I have a Fender Amp Mustang III. I'm using Fender FUSE which is a software that lets you change the amp settings and add pedals. If any of you could help find this clean overdrive I'd highly appreciate it. This is the song I'm trying to play, looking for the lead guitar sound: "Naruto Shippuden Opening 8":
You would be surprised how little gain you need to achieve a distorted/overdriven tone. Even having the gain knob around 3/4 will probably do, if you have your other settings complimenting the gain (ie for goodness' sake DO NOT SCOOP YOUR MIDS).
A compressor would also help you get all your notes the same volume, and with the correct settings on your compressor it can act a little like a noise reduction filter to stop some of the ambient hissing that comes from having your gain too high.
The main trick to clean distortion/overdrive though, is to play precisely and cleanly. There is no point in trying to play with distortion if you can't accurately play the piece; it will just sound muddy and messy. Learn the piece as accurately as you can, and your overdrive will come across as cleaner naturally as you will not be messing up the parts and hitting dead/unwanted notes.
I don't have your particular set up so can't find exactly what amp settings you need, and without knowing your guitar, it would only be an educated guess anyway as your strings/pickups/etc will also have an impact. With my above advice though, experiment! Getting to know your amp and how your own settings sound for yourself is invaluable. Messing around and finding sounds that you like is worth much more than just being told how to achieve one specific tone without the exploration it took to find it.

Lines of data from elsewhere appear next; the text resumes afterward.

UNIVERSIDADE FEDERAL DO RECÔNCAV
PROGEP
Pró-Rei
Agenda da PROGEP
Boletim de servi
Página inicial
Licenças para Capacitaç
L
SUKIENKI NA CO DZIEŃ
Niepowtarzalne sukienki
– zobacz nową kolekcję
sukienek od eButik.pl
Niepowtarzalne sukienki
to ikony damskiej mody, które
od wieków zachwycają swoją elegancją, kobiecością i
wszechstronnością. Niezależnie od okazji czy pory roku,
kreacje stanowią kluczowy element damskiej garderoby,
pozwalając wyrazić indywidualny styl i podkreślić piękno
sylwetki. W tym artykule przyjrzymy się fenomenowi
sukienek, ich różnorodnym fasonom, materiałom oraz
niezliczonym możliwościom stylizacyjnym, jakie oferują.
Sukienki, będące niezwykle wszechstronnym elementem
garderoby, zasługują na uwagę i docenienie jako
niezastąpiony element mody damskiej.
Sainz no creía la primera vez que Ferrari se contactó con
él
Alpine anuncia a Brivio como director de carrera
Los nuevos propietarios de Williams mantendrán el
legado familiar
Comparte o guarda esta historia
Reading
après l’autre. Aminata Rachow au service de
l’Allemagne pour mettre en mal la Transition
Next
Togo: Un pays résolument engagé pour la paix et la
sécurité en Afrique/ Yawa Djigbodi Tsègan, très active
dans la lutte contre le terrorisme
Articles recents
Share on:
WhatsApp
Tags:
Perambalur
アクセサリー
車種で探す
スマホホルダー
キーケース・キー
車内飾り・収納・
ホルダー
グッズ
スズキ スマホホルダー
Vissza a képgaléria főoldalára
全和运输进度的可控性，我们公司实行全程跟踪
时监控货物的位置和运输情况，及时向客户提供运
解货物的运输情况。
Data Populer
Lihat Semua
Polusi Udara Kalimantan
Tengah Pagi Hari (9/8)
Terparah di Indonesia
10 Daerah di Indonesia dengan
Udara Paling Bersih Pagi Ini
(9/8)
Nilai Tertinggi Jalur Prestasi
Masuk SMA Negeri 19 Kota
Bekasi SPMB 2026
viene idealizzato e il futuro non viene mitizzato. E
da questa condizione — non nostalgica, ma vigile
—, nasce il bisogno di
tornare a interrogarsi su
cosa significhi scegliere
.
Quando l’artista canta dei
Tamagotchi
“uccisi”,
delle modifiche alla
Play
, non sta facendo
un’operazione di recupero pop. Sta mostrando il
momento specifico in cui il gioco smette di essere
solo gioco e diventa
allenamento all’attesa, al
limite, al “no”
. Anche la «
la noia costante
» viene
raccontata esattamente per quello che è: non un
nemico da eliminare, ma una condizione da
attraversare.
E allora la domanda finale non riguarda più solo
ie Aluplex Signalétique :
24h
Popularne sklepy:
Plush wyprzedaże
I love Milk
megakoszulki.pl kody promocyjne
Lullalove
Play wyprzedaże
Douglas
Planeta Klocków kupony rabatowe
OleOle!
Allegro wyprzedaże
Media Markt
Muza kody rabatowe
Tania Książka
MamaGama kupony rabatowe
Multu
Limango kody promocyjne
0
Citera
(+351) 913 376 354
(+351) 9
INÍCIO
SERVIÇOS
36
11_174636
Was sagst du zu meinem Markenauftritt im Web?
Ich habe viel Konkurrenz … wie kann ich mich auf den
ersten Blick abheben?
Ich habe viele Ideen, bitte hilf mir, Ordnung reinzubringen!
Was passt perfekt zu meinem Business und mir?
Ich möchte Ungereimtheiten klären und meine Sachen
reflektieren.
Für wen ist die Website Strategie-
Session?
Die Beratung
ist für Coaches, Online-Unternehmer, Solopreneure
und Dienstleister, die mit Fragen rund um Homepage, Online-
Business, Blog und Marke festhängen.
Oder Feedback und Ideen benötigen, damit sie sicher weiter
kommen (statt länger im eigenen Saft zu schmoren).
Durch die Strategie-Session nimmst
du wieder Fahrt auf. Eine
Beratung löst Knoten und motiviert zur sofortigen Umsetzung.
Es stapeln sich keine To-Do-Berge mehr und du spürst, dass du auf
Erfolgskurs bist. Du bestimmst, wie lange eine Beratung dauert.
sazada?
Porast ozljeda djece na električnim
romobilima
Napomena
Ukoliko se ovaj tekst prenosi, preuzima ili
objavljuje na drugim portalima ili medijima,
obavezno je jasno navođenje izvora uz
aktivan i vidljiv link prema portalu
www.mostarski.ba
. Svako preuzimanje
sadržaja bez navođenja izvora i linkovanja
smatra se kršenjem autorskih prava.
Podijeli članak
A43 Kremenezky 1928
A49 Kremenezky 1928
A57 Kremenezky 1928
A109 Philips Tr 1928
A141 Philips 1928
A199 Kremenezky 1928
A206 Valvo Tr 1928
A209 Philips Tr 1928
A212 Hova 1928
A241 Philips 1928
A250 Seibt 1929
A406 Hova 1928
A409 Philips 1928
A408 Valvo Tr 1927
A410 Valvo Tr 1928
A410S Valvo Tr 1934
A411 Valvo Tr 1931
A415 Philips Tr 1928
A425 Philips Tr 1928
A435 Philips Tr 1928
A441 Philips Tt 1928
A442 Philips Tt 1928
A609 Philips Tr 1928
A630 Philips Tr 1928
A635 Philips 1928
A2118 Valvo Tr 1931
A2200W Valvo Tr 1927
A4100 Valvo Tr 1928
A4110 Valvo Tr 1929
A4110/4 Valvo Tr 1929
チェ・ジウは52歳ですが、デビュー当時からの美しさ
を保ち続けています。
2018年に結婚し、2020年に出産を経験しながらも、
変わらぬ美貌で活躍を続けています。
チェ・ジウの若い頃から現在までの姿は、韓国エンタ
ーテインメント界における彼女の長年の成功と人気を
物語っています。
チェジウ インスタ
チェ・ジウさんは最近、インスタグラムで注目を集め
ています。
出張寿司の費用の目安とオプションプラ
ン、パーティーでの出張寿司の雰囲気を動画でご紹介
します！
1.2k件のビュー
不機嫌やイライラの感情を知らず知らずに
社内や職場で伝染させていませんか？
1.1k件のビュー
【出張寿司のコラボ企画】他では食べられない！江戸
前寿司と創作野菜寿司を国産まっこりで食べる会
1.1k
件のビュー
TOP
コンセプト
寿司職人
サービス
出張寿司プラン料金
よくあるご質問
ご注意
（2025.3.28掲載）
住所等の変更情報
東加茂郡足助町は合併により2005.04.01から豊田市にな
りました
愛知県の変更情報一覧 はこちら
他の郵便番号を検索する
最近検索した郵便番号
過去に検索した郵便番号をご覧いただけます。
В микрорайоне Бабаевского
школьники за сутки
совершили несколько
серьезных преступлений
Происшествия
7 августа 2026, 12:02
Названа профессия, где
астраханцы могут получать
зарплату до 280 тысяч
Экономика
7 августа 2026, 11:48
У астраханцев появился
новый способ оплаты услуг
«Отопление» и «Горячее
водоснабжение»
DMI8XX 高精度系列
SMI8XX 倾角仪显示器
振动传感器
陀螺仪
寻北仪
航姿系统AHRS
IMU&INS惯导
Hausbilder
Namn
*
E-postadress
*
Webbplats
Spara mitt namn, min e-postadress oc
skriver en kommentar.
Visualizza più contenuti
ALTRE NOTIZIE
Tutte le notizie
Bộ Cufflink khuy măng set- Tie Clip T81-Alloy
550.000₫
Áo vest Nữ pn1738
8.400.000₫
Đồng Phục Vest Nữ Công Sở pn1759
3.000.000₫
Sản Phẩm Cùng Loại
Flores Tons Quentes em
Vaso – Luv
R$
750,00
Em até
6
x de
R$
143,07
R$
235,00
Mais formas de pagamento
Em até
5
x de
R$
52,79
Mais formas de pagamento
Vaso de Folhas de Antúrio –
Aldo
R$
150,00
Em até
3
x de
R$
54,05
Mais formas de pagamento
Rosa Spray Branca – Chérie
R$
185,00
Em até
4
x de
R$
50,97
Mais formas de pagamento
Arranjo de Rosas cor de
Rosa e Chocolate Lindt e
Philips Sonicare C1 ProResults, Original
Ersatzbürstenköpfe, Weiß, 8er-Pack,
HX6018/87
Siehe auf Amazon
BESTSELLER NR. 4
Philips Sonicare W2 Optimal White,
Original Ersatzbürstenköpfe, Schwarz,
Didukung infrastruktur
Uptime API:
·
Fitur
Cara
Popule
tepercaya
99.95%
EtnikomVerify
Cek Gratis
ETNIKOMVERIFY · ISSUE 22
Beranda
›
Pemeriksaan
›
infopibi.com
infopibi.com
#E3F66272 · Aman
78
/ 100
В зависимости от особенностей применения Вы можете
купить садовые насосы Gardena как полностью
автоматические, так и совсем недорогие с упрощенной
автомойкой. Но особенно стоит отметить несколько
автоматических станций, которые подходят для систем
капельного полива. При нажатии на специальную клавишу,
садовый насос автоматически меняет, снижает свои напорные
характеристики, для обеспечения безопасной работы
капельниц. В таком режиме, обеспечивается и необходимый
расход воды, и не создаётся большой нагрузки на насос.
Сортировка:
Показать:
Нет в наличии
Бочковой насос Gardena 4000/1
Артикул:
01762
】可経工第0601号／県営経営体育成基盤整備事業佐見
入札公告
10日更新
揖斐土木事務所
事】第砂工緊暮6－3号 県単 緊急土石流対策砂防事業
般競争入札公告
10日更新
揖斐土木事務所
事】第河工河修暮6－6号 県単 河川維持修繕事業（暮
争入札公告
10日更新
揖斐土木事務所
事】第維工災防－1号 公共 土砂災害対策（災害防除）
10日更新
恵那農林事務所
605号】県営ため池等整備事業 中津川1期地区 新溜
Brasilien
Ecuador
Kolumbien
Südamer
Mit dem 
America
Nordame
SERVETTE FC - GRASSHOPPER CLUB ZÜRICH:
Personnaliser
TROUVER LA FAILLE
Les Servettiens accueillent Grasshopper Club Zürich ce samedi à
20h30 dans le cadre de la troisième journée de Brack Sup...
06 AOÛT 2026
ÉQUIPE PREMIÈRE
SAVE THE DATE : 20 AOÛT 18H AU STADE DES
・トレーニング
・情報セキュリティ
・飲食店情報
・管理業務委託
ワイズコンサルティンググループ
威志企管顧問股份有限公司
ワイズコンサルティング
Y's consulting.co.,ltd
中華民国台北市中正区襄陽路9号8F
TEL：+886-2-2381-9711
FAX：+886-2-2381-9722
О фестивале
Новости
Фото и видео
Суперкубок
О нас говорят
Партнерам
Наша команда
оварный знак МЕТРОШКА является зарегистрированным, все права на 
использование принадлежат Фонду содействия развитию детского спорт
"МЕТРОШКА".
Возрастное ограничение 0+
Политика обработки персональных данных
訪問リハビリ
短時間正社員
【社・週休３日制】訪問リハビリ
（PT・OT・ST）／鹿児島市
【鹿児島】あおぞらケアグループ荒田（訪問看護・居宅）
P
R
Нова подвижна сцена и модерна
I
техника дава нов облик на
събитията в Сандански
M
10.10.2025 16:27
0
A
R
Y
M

There is quite an interesting thread on Reddit about this "anime guitar tone", but for a TL;DR, here's what I can gather (and what makes sense to me) can get you closest to the typical anime guitar sound:
- Guitar with humbucker pickups in bridge position
- Overdrive with compressor prominent in the mix
- Probably a Marshall or Marshall-like amp
- Go for a metal tone, then raise the mids and slightly lower the low-end
That's not to say that you need a Les Paul with a Marshall stack to achieve this tone - that's just one way to get it. All decent amp/guitar combos have the potential to sound great if the settings are right.